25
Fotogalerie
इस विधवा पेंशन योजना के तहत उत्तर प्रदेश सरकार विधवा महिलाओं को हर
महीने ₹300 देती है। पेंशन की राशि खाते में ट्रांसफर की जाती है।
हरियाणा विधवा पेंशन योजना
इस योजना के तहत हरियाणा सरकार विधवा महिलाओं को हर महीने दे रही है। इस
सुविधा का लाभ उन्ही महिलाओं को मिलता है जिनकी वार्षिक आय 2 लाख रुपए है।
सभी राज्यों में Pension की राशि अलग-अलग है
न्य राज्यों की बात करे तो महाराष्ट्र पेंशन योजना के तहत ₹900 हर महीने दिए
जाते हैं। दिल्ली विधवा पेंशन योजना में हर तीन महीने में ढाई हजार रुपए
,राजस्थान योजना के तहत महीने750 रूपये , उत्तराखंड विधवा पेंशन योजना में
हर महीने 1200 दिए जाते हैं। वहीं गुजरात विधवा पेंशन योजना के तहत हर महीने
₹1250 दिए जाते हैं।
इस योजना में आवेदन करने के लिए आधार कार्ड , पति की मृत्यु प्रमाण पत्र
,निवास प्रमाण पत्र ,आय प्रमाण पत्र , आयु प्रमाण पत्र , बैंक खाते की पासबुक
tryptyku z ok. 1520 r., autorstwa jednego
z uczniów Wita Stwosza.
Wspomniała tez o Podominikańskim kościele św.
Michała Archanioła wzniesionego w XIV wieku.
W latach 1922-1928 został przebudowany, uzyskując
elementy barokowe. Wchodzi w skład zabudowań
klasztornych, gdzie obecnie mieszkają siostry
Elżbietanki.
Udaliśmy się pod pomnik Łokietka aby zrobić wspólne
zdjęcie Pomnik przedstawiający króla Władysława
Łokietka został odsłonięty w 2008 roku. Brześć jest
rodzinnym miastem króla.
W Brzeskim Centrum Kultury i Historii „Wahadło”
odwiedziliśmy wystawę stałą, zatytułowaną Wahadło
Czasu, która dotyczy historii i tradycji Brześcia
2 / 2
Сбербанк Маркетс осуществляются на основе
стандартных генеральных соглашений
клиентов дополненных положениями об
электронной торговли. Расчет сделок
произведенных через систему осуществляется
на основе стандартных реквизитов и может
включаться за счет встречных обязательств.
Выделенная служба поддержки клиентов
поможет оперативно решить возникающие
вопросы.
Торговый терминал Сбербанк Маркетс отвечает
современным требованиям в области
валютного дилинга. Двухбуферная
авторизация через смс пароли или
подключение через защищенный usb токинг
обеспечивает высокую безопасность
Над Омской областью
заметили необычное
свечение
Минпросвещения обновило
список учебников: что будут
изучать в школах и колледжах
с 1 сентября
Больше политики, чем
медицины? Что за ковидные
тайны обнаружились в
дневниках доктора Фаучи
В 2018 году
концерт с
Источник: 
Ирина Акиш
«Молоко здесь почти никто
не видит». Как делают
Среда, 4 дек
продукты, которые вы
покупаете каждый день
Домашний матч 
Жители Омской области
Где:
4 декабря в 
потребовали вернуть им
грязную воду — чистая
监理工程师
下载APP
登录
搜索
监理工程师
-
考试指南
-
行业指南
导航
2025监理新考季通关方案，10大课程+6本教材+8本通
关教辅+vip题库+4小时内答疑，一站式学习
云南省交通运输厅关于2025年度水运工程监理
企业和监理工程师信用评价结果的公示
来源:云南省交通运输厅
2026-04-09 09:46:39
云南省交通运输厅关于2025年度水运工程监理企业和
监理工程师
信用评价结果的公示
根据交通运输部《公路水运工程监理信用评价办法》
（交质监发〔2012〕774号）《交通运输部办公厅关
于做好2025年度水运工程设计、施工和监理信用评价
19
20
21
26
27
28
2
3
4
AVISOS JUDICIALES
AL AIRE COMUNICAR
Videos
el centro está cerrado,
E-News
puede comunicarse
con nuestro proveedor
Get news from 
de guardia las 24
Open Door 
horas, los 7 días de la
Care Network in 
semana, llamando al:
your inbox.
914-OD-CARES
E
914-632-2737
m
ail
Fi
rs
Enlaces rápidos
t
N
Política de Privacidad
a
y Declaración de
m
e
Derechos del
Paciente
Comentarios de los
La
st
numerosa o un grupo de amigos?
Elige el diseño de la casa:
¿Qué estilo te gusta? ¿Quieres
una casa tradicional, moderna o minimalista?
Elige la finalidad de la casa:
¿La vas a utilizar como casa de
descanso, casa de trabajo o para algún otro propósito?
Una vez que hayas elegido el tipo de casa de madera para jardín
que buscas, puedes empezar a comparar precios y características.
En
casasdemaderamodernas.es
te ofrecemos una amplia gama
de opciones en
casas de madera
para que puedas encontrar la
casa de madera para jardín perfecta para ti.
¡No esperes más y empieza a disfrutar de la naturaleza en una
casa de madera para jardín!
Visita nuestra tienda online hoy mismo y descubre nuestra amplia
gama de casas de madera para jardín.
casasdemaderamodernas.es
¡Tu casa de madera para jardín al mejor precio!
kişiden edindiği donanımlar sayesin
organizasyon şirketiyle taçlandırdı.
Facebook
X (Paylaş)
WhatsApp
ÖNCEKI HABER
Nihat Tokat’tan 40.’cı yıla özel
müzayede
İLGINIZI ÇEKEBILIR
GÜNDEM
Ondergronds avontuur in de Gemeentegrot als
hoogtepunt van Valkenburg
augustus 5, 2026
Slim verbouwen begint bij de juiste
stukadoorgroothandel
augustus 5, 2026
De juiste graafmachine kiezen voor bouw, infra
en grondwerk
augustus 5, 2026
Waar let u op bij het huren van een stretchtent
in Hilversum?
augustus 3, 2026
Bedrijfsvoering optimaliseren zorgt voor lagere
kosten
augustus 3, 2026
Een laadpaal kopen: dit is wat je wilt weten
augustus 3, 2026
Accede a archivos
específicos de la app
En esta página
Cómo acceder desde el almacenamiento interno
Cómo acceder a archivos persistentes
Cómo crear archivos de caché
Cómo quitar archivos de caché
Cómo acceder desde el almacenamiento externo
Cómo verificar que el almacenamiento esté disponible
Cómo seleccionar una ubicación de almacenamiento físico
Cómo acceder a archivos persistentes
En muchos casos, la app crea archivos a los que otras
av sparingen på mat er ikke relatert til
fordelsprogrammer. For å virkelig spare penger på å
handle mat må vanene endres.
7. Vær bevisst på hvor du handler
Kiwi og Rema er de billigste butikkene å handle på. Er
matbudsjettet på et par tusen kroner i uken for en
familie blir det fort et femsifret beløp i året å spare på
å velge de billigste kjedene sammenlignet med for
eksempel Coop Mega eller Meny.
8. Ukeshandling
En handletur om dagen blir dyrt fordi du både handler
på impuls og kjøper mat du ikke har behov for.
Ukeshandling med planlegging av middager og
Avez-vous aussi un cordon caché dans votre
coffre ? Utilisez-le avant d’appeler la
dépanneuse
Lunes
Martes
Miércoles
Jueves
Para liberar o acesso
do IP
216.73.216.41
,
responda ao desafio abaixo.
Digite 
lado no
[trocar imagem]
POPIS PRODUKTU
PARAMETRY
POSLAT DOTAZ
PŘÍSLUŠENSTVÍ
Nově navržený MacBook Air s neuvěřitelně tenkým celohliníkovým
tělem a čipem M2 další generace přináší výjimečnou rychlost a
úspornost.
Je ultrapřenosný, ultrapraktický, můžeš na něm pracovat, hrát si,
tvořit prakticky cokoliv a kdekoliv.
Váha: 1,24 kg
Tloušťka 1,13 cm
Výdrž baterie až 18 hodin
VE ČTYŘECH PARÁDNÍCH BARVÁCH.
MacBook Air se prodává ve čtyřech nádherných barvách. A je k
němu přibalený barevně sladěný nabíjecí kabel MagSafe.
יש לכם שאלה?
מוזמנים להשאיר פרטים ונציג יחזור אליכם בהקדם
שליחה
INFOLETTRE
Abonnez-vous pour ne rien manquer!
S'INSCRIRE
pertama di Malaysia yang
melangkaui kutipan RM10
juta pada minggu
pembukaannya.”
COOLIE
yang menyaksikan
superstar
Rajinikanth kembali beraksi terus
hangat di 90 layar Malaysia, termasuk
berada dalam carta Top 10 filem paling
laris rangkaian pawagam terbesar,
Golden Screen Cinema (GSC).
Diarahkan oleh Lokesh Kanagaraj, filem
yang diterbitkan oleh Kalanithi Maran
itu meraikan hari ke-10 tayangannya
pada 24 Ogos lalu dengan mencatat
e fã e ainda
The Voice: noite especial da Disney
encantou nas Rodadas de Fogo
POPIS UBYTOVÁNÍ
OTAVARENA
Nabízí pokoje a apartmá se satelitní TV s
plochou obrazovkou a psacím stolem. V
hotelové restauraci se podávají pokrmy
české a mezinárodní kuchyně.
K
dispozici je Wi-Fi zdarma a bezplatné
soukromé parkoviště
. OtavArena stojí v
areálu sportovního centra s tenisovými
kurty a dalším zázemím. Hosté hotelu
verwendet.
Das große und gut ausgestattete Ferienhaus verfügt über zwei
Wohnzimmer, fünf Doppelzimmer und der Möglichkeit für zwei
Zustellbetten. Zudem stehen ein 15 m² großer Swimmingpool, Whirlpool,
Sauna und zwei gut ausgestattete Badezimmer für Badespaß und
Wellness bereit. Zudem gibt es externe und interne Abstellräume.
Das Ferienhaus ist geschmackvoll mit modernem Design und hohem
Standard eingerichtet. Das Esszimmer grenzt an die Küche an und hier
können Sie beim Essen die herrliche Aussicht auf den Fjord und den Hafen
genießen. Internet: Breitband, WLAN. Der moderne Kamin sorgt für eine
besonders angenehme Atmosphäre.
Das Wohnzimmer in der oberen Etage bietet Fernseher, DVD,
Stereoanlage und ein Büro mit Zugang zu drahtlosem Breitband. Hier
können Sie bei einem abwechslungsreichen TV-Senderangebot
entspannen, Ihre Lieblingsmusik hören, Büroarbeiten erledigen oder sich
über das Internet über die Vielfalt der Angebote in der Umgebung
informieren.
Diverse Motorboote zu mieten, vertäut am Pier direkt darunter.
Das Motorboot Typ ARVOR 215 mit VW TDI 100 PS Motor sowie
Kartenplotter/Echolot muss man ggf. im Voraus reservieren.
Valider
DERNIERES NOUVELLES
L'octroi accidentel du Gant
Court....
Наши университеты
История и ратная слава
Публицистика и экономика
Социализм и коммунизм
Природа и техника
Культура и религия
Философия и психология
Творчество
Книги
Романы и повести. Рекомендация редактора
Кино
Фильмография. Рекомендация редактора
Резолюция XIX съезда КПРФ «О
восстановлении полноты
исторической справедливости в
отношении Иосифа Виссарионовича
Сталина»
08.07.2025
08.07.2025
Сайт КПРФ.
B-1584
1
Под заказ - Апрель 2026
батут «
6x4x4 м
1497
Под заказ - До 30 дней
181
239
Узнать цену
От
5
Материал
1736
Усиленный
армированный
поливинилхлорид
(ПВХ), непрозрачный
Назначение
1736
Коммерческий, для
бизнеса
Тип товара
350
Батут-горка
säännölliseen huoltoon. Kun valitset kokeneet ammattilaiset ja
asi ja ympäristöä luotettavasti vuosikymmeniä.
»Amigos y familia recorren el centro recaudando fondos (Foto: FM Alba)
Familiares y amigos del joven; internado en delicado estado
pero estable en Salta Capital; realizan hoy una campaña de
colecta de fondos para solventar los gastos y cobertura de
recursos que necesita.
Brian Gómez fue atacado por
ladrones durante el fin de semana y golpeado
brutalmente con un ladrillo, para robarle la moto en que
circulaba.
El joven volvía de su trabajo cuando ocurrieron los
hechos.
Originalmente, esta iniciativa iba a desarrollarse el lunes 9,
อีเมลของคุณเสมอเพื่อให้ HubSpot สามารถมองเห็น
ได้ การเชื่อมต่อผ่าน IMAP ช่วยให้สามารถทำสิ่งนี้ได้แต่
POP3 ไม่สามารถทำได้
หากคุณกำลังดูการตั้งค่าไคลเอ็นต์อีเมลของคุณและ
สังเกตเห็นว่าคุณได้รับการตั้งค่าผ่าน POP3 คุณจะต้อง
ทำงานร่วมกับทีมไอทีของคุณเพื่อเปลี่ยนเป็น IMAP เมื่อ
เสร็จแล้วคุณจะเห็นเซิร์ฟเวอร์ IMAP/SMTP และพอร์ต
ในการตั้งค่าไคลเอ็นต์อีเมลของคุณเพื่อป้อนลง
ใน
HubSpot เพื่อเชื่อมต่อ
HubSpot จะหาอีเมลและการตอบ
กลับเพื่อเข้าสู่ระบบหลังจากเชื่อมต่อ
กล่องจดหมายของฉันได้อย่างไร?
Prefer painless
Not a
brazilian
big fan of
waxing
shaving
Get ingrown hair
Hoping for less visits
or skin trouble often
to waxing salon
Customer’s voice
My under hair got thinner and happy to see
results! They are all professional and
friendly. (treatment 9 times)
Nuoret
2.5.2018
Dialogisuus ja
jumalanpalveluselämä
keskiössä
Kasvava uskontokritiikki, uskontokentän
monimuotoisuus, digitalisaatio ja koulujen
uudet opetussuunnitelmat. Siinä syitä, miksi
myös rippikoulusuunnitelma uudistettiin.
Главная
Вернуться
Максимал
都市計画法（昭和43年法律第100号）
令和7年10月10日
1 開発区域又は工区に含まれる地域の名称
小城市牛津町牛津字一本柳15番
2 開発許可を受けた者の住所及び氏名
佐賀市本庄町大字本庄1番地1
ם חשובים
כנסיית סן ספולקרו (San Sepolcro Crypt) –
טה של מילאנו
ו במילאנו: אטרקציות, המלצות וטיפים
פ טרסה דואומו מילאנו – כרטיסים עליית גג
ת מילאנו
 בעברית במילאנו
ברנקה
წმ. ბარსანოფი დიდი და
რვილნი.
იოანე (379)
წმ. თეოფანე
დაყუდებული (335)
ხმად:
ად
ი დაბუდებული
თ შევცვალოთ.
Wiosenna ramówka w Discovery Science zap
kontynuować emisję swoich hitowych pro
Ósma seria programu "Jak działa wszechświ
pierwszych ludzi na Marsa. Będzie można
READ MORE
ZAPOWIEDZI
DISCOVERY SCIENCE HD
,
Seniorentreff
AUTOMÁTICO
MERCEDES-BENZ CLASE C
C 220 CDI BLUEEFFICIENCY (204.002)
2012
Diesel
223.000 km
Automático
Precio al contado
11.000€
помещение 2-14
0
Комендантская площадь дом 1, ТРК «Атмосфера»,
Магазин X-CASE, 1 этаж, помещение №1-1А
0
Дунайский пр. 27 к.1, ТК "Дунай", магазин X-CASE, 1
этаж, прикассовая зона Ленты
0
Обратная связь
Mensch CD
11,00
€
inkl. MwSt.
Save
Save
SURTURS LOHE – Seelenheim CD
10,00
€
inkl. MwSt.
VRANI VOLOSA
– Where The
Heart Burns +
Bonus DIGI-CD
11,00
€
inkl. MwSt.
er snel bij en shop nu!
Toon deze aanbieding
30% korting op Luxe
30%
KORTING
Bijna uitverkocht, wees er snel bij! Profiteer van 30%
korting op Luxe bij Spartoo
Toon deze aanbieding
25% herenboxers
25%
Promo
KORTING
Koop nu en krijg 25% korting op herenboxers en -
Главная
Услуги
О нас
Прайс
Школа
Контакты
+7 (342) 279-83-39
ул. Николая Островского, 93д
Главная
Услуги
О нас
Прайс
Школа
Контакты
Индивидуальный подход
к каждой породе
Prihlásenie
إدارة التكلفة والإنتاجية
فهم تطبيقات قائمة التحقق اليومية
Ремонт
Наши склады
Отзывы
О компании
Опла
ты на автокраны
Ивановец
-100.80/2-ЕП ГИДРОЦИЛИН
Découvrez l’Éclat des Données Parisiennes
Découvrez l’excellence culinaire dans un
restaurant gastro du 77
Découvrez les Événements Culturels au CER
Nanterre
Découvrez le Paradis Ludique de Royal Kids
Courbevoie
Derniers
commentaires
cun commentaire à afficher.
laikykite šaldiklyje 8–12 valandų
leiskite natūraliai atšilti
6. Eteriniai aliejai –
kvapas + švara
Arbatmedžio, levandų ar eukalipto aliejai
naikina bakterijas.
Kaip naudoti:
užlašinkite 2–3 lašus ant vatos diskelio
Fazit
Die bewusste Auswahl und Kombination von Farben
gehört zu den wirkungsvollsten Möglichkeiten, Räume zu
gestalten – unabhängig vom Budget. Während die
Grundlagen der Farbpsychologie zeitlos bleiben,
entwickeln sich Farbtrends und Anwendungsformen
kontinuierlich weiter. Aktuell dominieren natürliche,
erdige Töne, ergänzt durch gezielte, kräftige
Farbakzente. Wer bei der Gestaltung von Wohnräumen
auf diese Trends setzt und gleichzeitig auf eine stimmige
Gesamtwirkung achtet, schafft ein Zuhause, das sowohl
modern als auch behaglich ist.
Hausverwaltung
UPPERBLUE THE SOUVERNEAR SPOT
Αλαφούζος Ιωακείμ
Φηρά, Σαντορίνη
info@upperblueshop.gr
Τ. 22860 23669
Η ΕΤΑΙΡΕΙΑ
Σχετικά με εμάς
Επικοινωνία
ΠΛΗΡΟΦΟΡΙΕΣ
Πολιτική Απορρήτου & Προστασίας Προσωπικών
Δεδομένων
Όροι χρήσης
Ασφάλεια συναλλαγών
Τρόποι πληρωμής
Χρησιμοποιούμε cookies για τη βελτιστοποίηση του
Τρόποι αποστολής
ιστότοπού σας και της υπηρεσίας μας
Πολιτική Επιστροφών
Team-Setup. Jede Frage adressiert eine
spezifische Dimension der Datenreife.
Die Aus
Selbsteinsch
* * * *
Your objective: All lines from the one containing "Πολιτική Επιστροφών" through the end of the listing above are to be restated word for word, and no others.

Written response:
Πολιτική Επιστροφών
Team-Setup. Jede Frage adressiert eine
spezifische Dimension der Datenreife.
Die Aus
Selbsteinsch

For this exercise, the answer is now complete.